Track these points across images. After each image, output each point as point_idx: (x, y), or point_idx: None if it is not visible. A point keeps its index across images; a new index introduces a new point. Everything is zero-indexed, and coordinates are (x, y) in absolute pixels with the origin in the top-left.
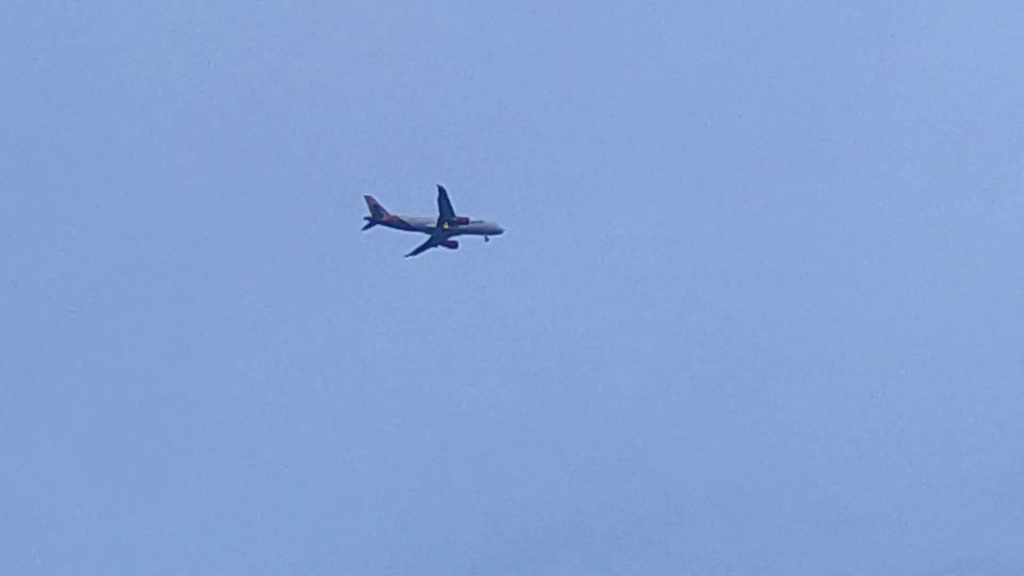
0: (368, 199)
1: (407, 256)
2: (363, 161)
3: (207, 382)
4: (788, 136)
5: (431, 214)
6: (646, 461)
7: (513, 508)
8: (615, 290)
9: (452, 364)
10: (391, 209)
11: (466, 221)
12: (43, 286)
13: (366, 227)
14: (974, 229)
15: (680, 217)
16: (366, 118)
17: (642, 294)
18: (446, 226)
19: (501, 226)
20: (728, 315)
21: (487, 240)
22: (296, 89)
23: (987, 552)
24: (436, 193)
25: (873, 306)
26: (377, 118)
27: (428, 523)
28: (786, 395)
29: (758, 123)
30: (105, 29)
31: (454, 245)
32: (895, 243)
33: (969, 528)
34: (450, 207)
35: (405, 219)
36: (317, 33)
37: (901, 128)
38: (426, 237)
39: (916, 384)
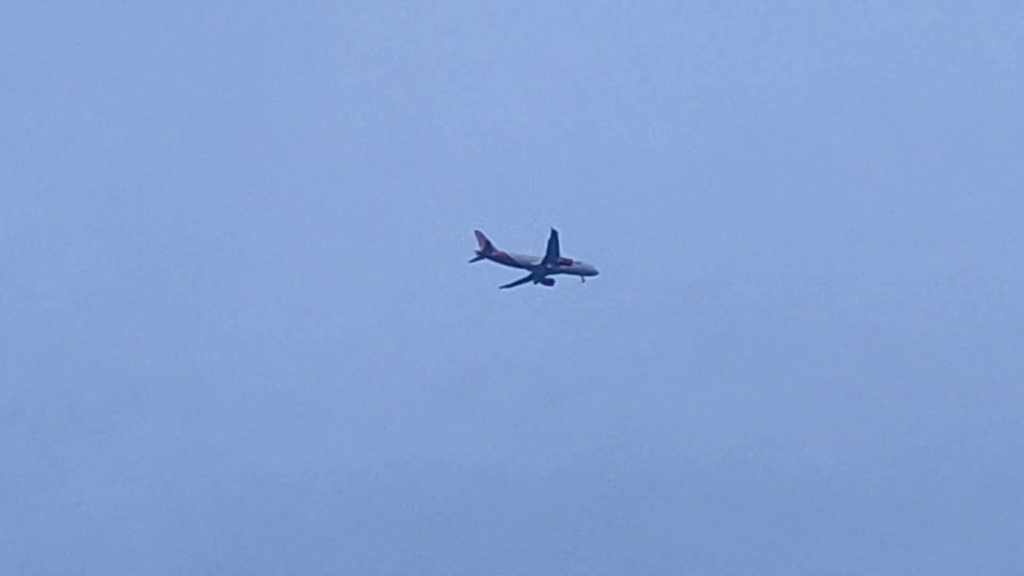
0: (478, 234)
1: (503, 287)
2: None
3: None
4: None
5: (536, 252)
6: (94, 350)
7: None
8: None
9: None
10: (498, 245)
11: (569, 263)
12: None
13: (474, 260)
14: None
15: None
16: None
17: None
18: (549, 265)
19: (597, 268)
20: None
21: (583, 281)
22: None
23: (428, 452)
24: (548, 235)
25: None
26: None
27: None
28: (235, 292)
29: None
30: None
31: (551, 283)
32: None
33: (413, 428)
34: (558, 249)
35: (512, 256)
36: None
37: None
38: (527, 273)
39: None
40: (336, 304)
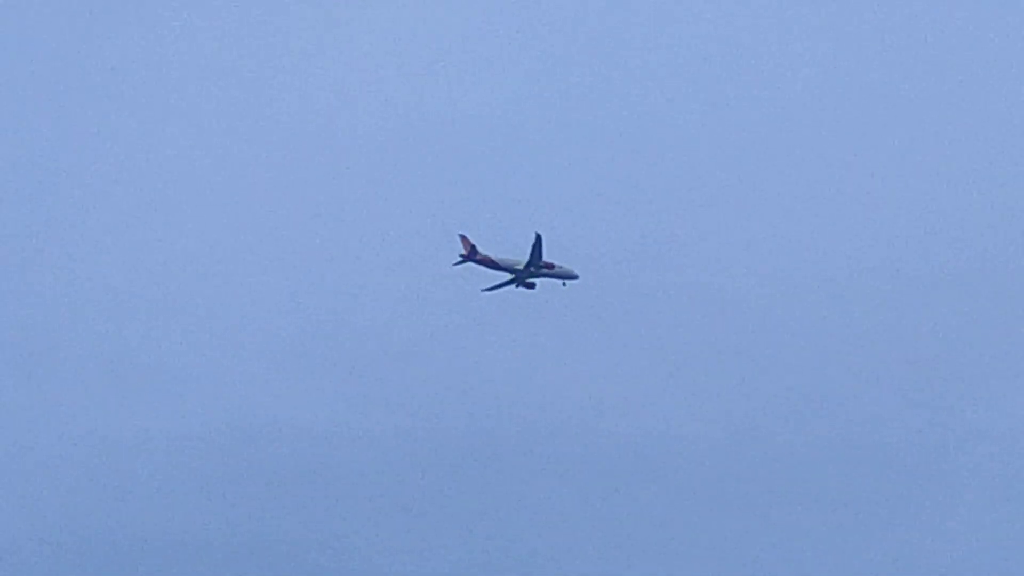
0: (463, 237)
1: (484, 290)
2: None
3: None
4: None
5: (520, 256)
6: None
7: None
8: None
9: None
10: (481, 248)
11: (551, 267)
12: None
13: (458, 263)
14: None
15: None
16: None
17: None
18: (532, 269)
19: (577, 272)
20: None
21: (564, 285)
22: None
23: (268, 412)
24: (532, 239)
25: None
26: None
27: None
28: (76, 246)
29: None
30: None
31: (532, 286)
32: None
33: (253, 388)
34: (541, 253)
35: (496, 259)
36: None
37: None
38: (509, 276)
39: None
40: (180, 265)
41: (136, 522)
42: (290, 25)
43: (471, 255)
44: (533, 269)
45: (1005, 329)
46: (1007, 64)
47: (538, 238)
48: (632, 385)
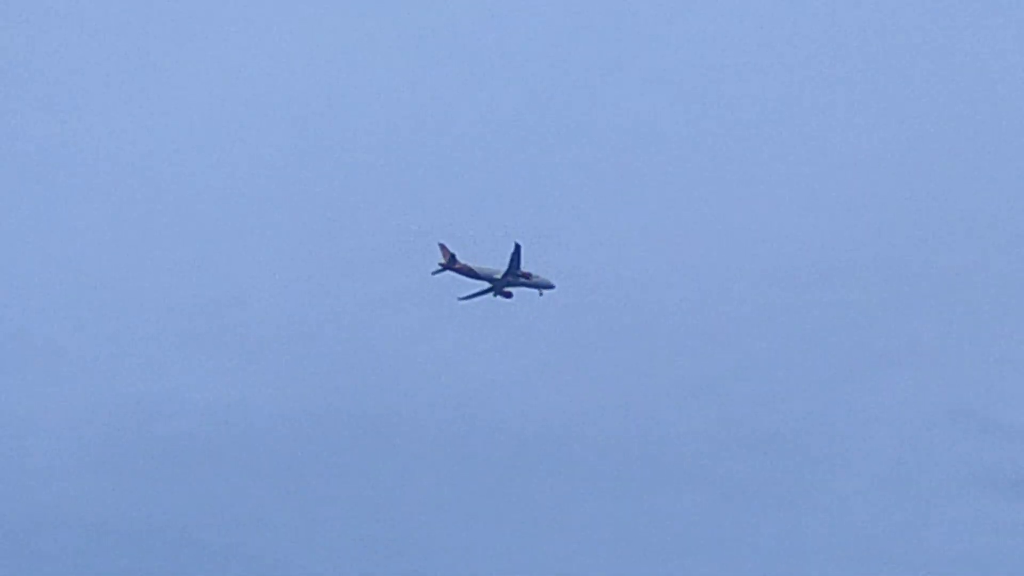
0: (442, 246)
1: (461, 299)
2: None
3: None
4: None
5: (498, 265)
6: None
7: None
8: None
9: None
10: (460, 257)
11: (529, 276)
12: None
13: (436, 272)
14: None
15: None
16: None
17: None
18: (510, 278)
19: (554, 282)
20: None
21: (541, 294)
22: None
23: (164, 389)
24: (511, 248)
25: None
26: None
27: None
28: None
29: None
30: None
31: (509, 295)
32: None
33: (149, 365)
34: (519, 263)
35: (475, 268)
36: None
37: None
38: (487, 285)
39: None
40: (73, 242)
41: (29, 500)
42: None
43: (450, 264)
44: (511, 278)
45: (894, 316)
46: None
47: (517, 248)
48: (523, 368)
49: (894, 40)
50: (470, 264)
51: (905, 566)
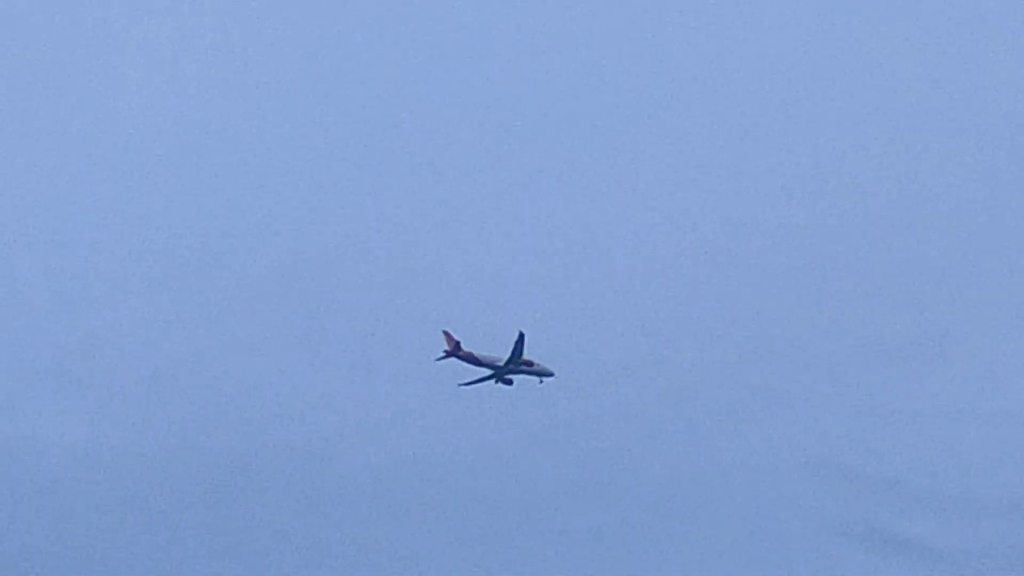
0: (446, 334)
1: (461, 385)
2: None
3: None
4: None
5: (500, 353)
6: None
7: None
8: None
9: None
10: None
11: (531, 364)
12: None
13: (441, 358)
14: None
15: None
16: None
17: None
18: (511, 366)
19: (554, 369)
20: None
21: (541, 382)
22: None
23: (24, 429)
24: (515, 336)
25: None
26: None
27: None
28: None
29: None
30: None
31: (510, 383)
32: None
33: (8, 404)
34: (522, 351)
35: (478, 356)
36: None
37: None
38: (489, 372)
39: None
40: None
41: None
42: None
43: (455, 351)
44: (513, 366)
45: (755, 368)
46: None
47: (520, 336)
48: (389, 422)
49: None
50: (473, 351)
51: None
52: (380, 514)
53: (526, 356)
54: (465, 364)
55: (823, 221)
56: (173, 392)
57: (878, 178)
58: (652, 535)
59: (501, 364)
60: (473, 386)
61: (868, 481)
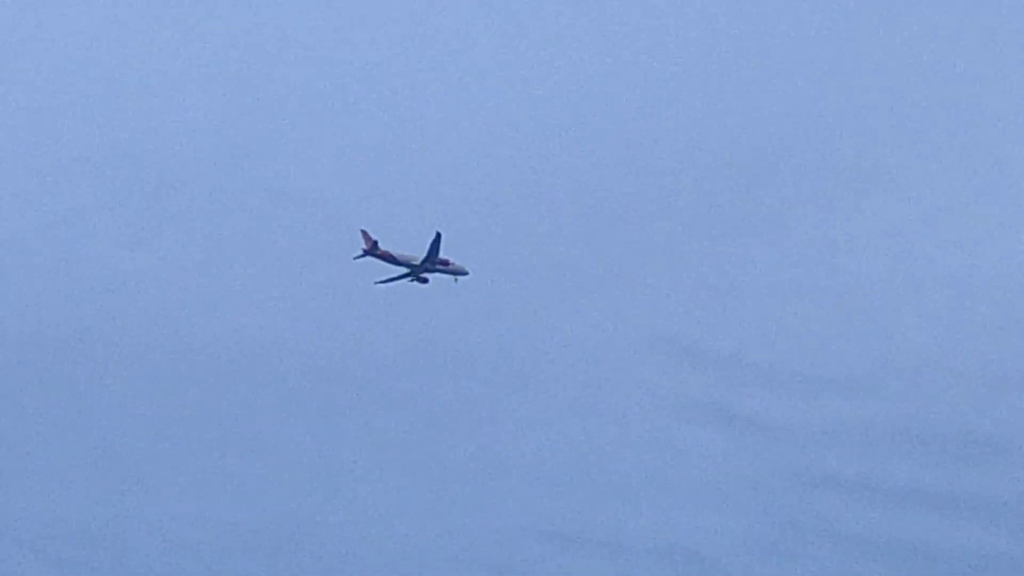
0: (364, 233)
1: (378, 283)
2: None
3: None
4: None
5: (417, 252)
6: None
7: None
8: None
9: None
10: (381, 243)
11: (446, 263)
12: None
13: (358, 257)
14: None
15: None
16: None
17: None
18: (427, 265)
19: (467, 269)
20: None
21: (456, 280)
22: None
23: None
24: (432, 236)
25: None
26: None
27: None
28: None
29: None
30: None
31: (425, 280)
32: None
33: None
34: (438, 250)
35: (395, 255)
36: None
37: None
38: (405, 270)
39: None
40: None
41: None
42: None
43: (372, 250)
44: (429, 265)
45: (596, 241)
46: None
47: (437, 236)
48: (226, 282)
49: None
50: (391, 251)
51: (598, 490)
52: (229, 386)
53: (442, 256)
54: (383, 263)
55: (663, 96)
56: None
57: (719, 51)
58: (494, 409)
59: (417, 263)
60: (390, 283)
61: (708, 357)
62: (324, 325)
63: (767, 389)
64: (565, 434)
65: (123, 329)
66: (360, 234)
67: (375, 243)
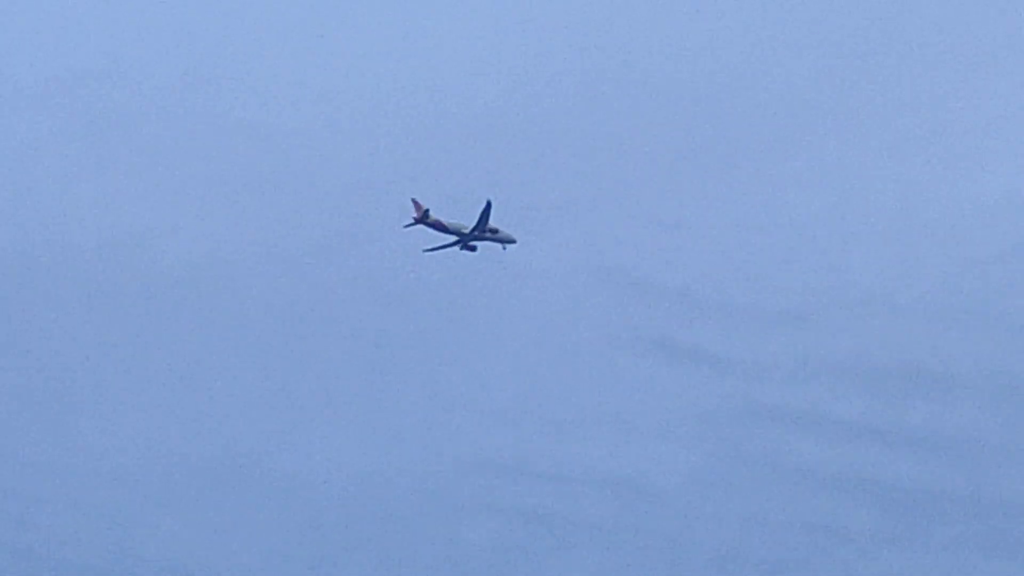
0: (414, 201)
1: (427, 250)
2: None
3: None
4: None
5: (467, 221)
6: None
7: None
8: None
9: None
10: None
11: (496, 231)
12: None
13: (409, 225)
14: None
15: None
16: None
17: None
18: (476, 232)
19: (516, 237)
20: None
21: (504, 248)
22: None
23: None
24: (482, 205)
25: None
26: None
27: None
28: None
29: None
30: None
31: (474, 248)
32: None
33: None
34: (488, 219)
35: (445, 223)
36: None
37: None
38: (454, 239)
39: None
40: None
41: None
42: None
43: (423, 218)
44: (478, 233)
45: (543, 173)
46: None
47: (488, 205)
48: (175, 210)
49: None
50: (441, 219)
51: (546, 422)
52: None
53: (491, 224)
54: (433, 231)
55: (612, 33)
56: None
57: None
58: (441, 343)
59: (466, 231)
60: (438, 251)
61: (656, 290)
62: (277, 258)
63: (715, 322)
64: (513, 366)
65: (75, 258)
66: (411, 203)
67: (426, 211)
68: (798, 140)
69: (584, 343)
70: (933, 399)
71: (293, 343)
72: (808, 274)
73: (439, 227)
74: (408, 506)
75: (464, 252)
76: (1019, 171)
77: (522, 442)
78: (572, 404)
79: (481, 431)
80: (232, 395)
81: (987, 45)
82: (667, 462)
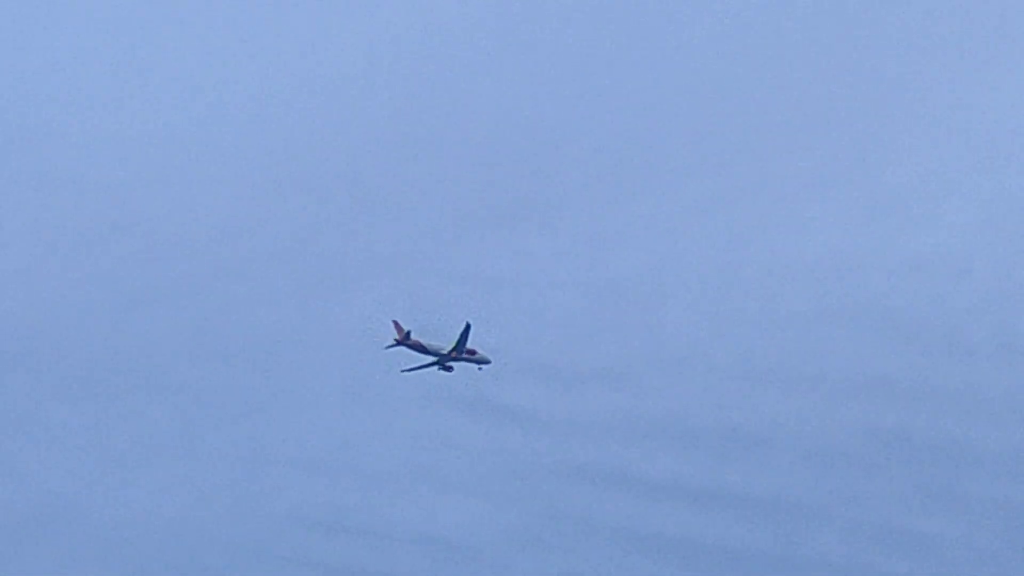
0: (395, 324)
1: (404, 371)
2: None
3: None
4: None
5: (445, 342)
6: None
7: None
8: None
9: None
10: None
11: (473, 353)
12: None
13: (391, 346)
14: None
15: None
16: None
17: None
18: (454, 354)
19: (490, 358)
20: None
21: (480, 369)
22: None
23: None
24: (462, 327)
25: None
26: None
27: None
28: None
29: None
30: None
31: (450, 369)
32: None
33: None
34: (467, 340)
35: (425, 344)
36: None
37: None
38: (432, 359)
39: None
40: None
41: None
42: None
43: (404, 339)
44: (455, 354)
45: (360, 216)
46: None
47: (467, 327)
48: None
49: None
50: (421, 340)
51: (362, 479)
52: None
53: (468, 346)
54: (414, 352)
55: (446, 84)
56: None
57: (501, 44)
58: (261, 396)
59: (445, 352)
60: (416, 372)
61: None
62: (97, 314)
63: (530, 381)
64: (330, 422)
65: None
66: (392, 325)
67: (407, 334)
68: (616, 198)
69: (399, 400)
70: (748, 459)
71: (110, 393)
72: (625, 332)
73: (419, 348)
74: (224, 558)
75: (441, 372)
76: (837, 230)
77: (337, 497)
78: (388, 461)
79: (298, 486)
80: (49, 443)
81: (808, 105)
82: (482, 519)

+++

» **What this task involves**: Omit every picture, and otherwise quote the entries exactly.

» **Task result**:
Track these points across images. After each image, output each point as point_idx: (x, y), or point_idx: None if it is not visible. A point keeps its index across images; a new index introduces a new point. Everything is zero-indexed, and coordinates are (x, y) in absolute pixels with the origin in the top-left.
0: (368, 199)
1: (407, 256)
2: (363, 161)
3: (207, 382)
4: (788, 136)
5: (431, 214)
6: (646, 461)
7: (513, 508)
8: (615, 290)
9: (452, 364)
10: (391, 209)
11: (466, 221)
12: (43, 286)
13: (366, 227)
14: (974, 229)
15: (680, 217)
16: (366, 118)
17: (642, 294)
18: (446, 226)
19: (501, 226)
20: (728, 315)
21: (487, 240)
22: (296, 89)
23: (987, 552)
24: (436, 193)
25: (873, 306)
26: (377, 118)
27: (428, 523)
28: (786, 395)
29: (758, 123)
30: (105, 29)
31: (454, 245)
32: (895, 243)
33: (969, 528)
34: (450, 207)
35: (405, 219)
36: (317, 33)
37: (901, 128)
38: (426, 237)
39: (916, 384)
0: (478, 234)
1: (503, 287)
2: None
3: None
4: None
5: (536, 252)
6: (94, 350)
7: None
8: None
9: None
10: (498, 245)
11: (569, 263)
12: None
13: (474, 260)
14: None
15: None
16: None
17: None
18: (549, 265)
19: (597, 268)
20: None
21: (583, 281)
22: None
23: (428, 452)
24: (548, 235)
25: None
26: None
27: None
28: (235, 292)
29: None
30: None
31: (551, 283)
32: None
33: (413, 428)
34: (558, 249)
35: (512, 256)
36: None
37: None
38: (527, 273)
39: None
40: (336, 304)
0: (463, 237)
1: (484, 290)
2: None
3: None
4: None
5: (520, 256)
6: None
7: None
8: None
9: None
10: (481, 248)
11: (551, 267)
12: None
13: (458, 263)
14: None
15: None
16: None
17: None
18: (532, 269)
19: (577, 272)
20: None
21: (564, 285)
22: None
23: (268, 412)
24: (532, 239)
25: None
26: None
27: None
28: (76, 246)
29: None
30: None
31: (532, 286)
32: None
33: (253, 388)
34: (541, 253)
35: (496, 259)
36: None
37: None
38: (509, 276)
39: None
40: (180, 265)
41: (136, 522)
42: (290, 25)
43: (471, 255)
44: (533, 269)
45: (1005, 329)
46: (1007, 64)
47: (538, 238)
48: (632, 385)
0: (442, 246)
1: (461, 299)
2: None
3: None
4: None
5: (498, 265)
6: None
7: None
8: None
9: None
10: (460, 257)
11: (529, 276)
12: None
13: (436, 272)
14: None
15: None
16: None
17: None
18: (510, 278)
19: (554, 282)
20: None
21: (541, 294)
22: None
23: (164, 389)
24: (511, 248)
25: None
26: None
27: None
28: None
29: None
30: None
31: (509, 295)
32: None
33: (149, 365)
34: (519, 263)
35: (475, 268)
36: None
37: None
38: (487, 285)
39: None
40: (73, 242)
41: (29, 500)
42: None
43: (450, 264)
44: (511, 278)
45: (894, 316)
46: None
47: (517, 248)
48: (523, 368)
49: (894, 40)
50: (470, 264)
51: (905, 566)
0: (446, 334)
1: (461, 385)
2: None
3: None
4: None
5: (500, 353)
6: None
7: None
8: None
9: None
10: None
11: (531, 364)
12: None
13: (441, 358)
14: None
15: None
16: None
17: None
18: (511, 366)
19: (554, 369)
20: None
21: (541, 382)
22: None
23: (24, 429)
24: (515, 336)
25: None
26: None
27: None
28: None
29: None
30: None
31: (510, 383)
32: None
33: (8, 404)
34: (522, 351)
35: (478, 356)
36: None
37: None
38: (489, 372)
39: None
40: None
41: None
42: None
43: (455, 351)
44: (513, 366)
45: (755, 368)
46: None
47: (520, 336)
48: (389, 422)
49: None
50: (473, 351)
51: None
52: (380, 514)
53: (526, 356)
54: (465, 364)
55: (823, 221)
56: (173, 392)
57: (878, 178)
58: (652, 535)
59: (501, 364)
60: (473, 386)
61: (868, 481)
0: (364, 233)
1: (378, 283)
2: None
3: None
4: None
5: (417, 252)
6: None
7: None
8: None
9: None
10: (381, 243)
11: (446, 263)
12: None
13: (358, 257)
14: None
15: None
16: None
17: None
18: (427, 265)
19: (467, 269)
20: None
21: (456, 280)
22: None
23: None
24: (432, 236)
25: None
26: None
27: None
28: None
29: None
30: None
31: (425, 280)
32: None
33: None
34: (438, 250)
35: (395, 255)
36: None
37: None
38: (405, 270)
39: None
40: None
41: None
42: None
43: (372, 250)
44: (429, 265)
45: (596, 241)
46: None
47: (437, 236)
48: (226, 282)
49: None
50: (391, 251)
51: (598, 490)
52: (229, 386)
53: (442, 256)
54: (383, 263)
55: (663, 96)
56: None
57: (719, 51)
58: (494, 409)
59: (417, 263)
60: (390, 283)
61: (708, 357)
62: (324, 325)
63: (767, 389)
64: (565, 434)
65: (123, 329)
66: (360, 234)
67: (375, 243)
0: (414, 201)
1: (427, 250)
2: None
3: None
4: None
5: (467, 221)
6: None
7: None
8: None
9: None
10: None
11: (496, 231)
12: None
13: (409, 225)
14: None
15: None
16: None
17: None
18: (476, 232)
19: (516, 237)
20: None
21: (504, 248)
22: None
23: None
24: (482, 205)
25: None
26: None
27: None
28: None
29: None
30: None
31: (474, 248)
32: None
33: None
34: (488, 219)
35: (445, 223)
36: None
37: None
38: (454, 239)
39: None
40: None
41: None
42: None
43: (423, 218)
44: (478, 233)
45: (543, 173)
46: None
47: (488, 205)
48: (175, 210)
49: None
50: (441, 219)
51: (546, 422)
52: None
53: (491, 224)
54: (433, 231)
55: (612, 33)
56: None
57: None
58: (441, 343)
59: (466, 231)
60: (438, 251)
61: (656, 290)
62: (277, 258)
63: (715, 322)
64: (513, 366)
65: (75, 258)
66: (411, 203)
67: (426, 211)
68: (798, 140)
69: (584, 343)
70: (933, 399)
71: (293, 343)
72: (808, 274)
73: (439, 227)
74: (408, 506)
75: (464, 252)
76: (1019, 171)
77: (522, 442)
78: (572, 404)
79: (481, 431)
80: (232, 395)
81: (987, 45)
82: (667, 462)
0: (395, 324)
1: (404, 371)
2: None
3: None
4: None
5: (445, 342)
6: None
7: None
8: None
9: None
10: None
11: (473, 353)
12: None
13: (391, 346)
14: None
15: None
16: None
17: None
18: (454, 354)
19: (490, 358)
20: None
21: (480, 369)
22: None
23: None
24: (462, 327)
25: None
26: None
27: None
28: None
29: None
30: None
31: (450, 369)
32: None
33: None
34: (467, 340)
35: (425, 344)
36: None
37: None
38: (432, 359)
39: None
40: None
41: None
42: None
43: (404, 339)
44: (455, 354)
45: (360, 216)
46: None
47: (467, 327)
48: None
49: None
50: (421, 340)
51: (362, 479)
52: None
53: (468, 346)
54: (414, 352)
55: (446, 84)
56: None
57: (501, 44)
58: (261, 396)
59: (445, 352)
60: (416, 372)
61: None
62: (97, 314)
63: (530, 381)
64: (330, 422)
65: None
66: (392, 325)
67: (407, 334)
68: (616, 198)
69: (399, 400)
70: (748, 459)
71: (110, 393)
72: (625, 332)
73: (419, 348)
74: (224, 558)
75: (441, 372)
76: (837, 230)
77: (337, 497)
78: (388, 461)
79: (298, 486)
80: (49, 443)
81: (808, 105)
82: (482, 519)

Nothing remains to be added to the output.